* _What is expected_
Every record should be written out exactly, with the pictures left out.

* _Data_
==*==
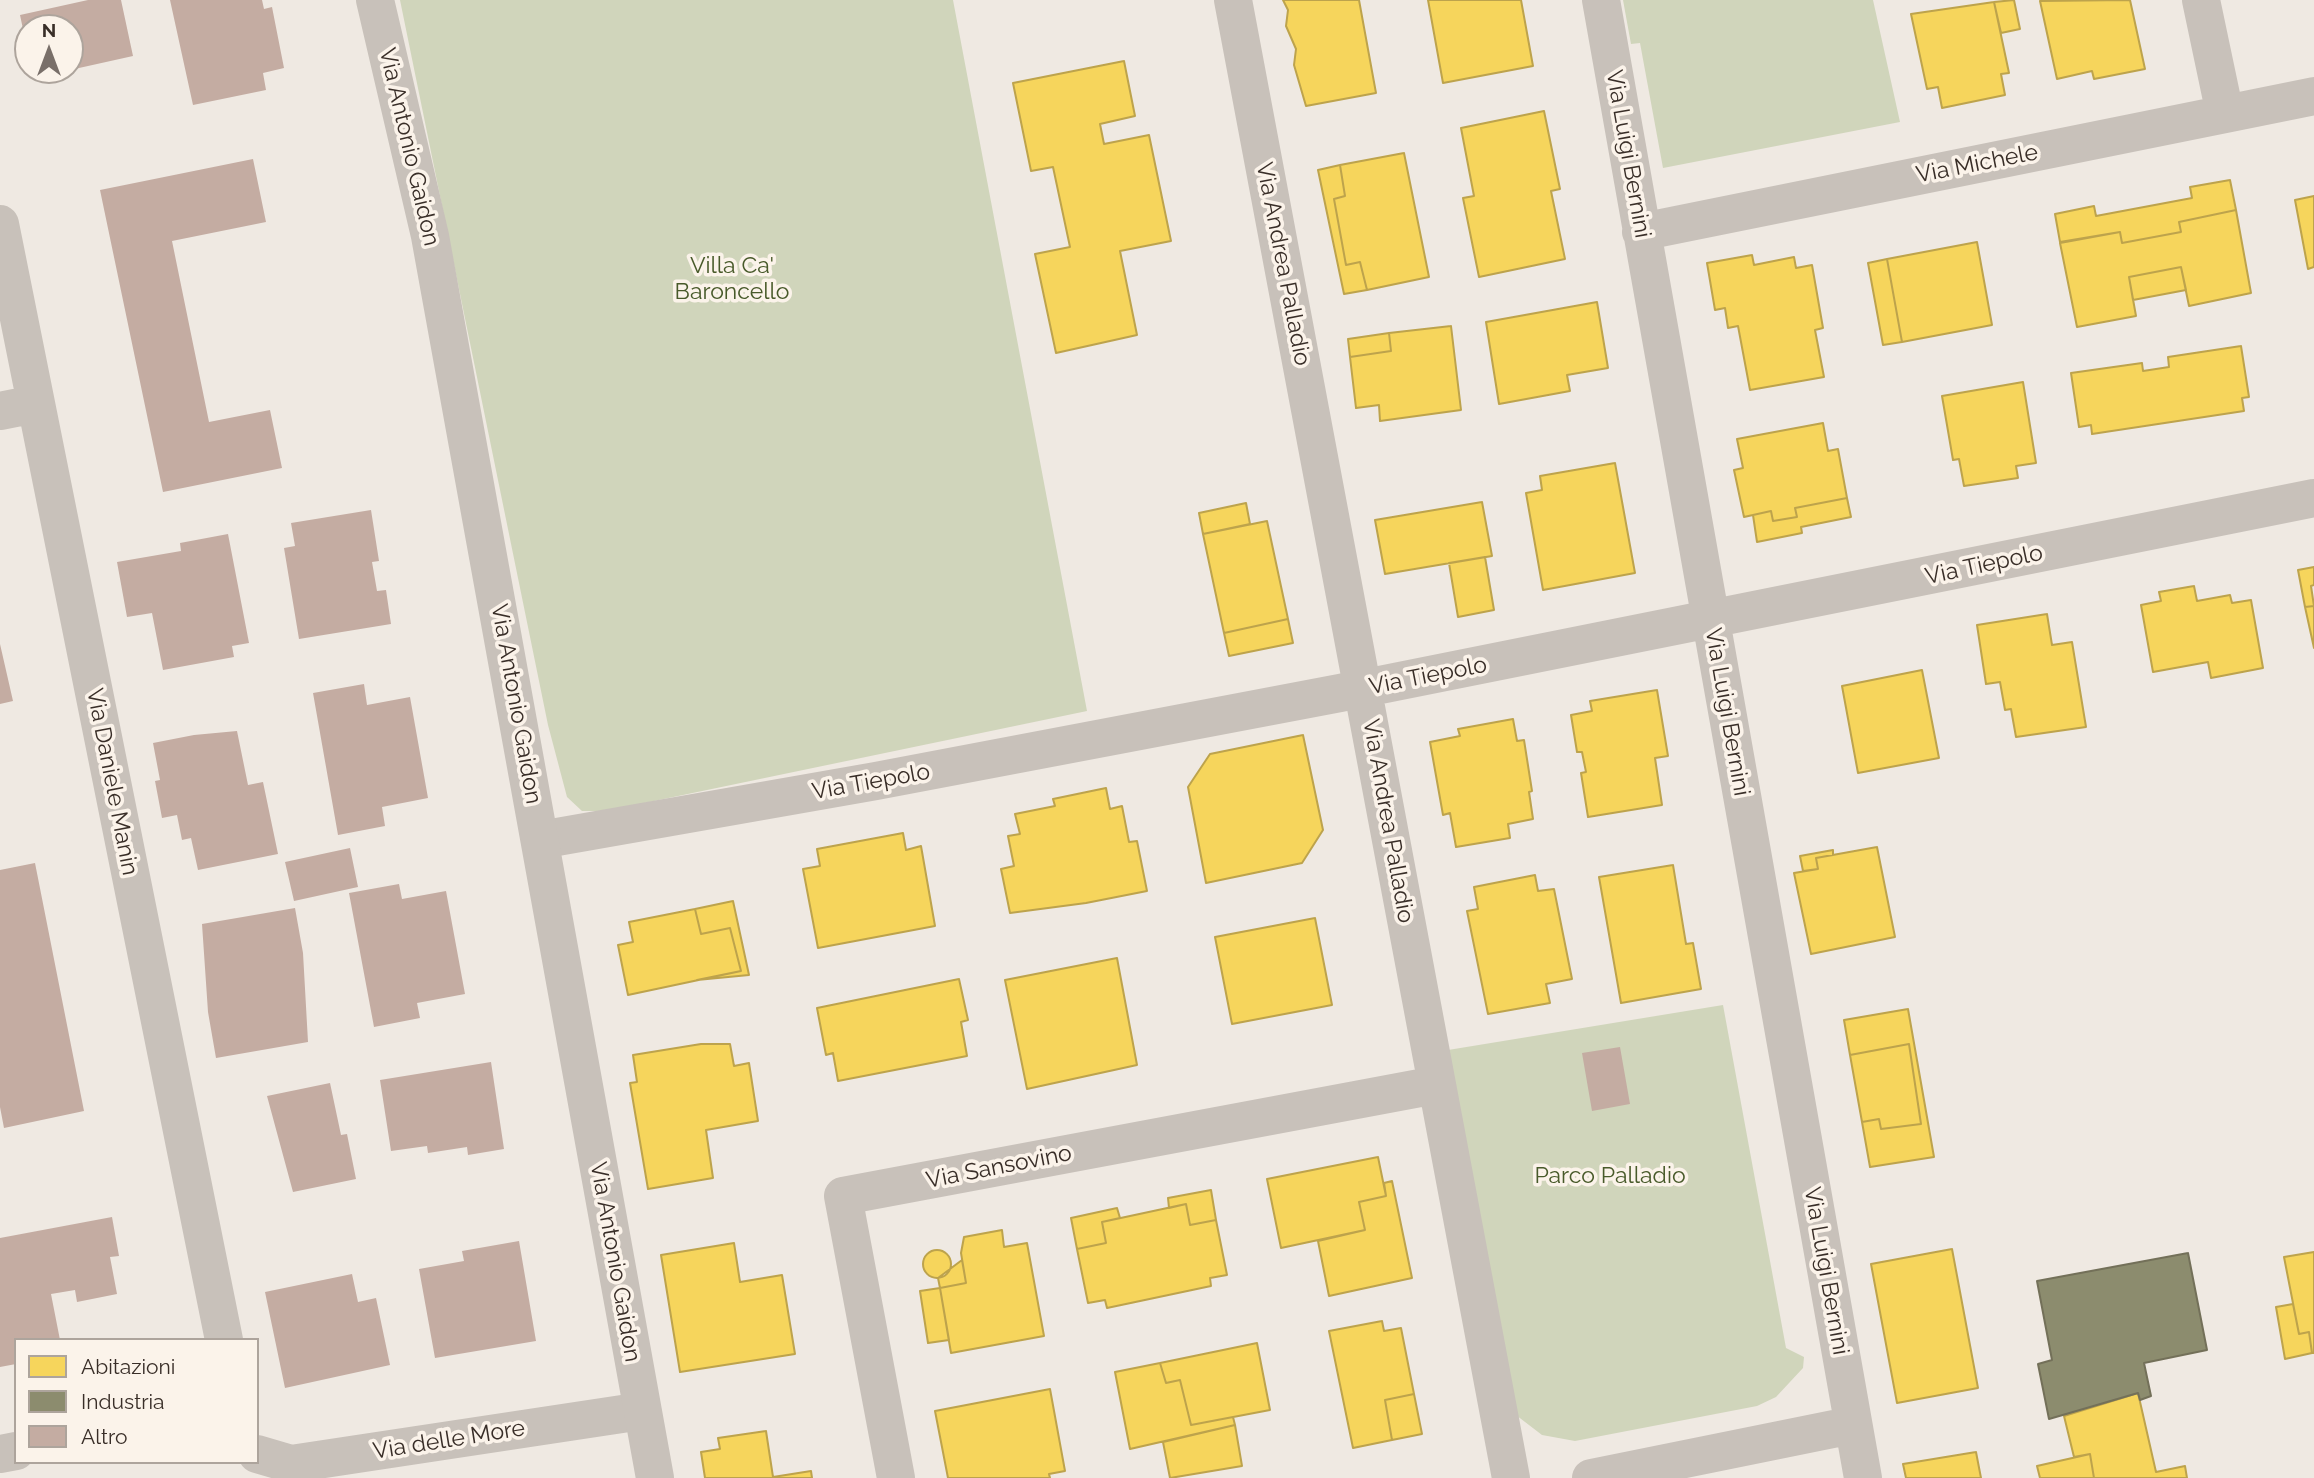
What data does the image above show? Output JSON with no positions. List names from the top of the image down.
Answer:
{
  "streets": {
    "street": [
      "Via Antonio Gaidon",
      "Via Luigi Bernini",
      "Via Michele",
      "Via Andrea Palladio",
      "Via Tiepolo",
      "Via Daniele Manin",
      "Via Sansovino",
      "Via delle More"
    ]
  },
  "crossings": [
    ["Via Antonio Gaidon", "Via Tiepolo"],
    ["Via Antonio Gaidon", "Via delle More"],
    ["Via Luigi Bernini", "Via Michele"],
    ["Via Luigi Bernini", "Via Tiepolo"],
    ["Via Andrea Palladio", "Via Tiepolo"],
    ["Via Andrea Palladio", "Via Sansovino"]
  ],
  "parks": ["Villa Ca' Baroncello", "Parco Palladio"],
  "legend": ["Abitazioni", "Industria", "Altro"],
  "north": "top"
}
==*==
* _Your response_
What data does the image above show? Output JSON with no positions. List names from the top of the image down.
Answer:
{
  "streets": {
    "street": [
      "Via Antonio Gaidon",
      "Via Luigi Bernini",
      "Via Michele",
      "Via Andrea Palladio",
      "Via Tiepolo",
      "Via Daniele Manin",
      "Via Sansovino",
      "Via delle More"
    ]
  },
  "crossings": [
    ["Via Antonio Gaidon", "Via Tiepolo"],
    ["Via Antonio Gaidon", "Via delle More"],
    ["Via Luigi Bernini", "Via Michele"],
    ["Via Luigi Bernini", "Via Tiepolo"],
    ["Via Andrea Palladio", "Via Tiepolo"],
    ["Via Andrea Palladio", "Via Sansovino"]
  ],
  "parks": ["Villa Ca' Baroncello", "Parco Palladio"],
  "legend": ["Abitazioni", "Industria", "Altro"],
  "north": "top"
}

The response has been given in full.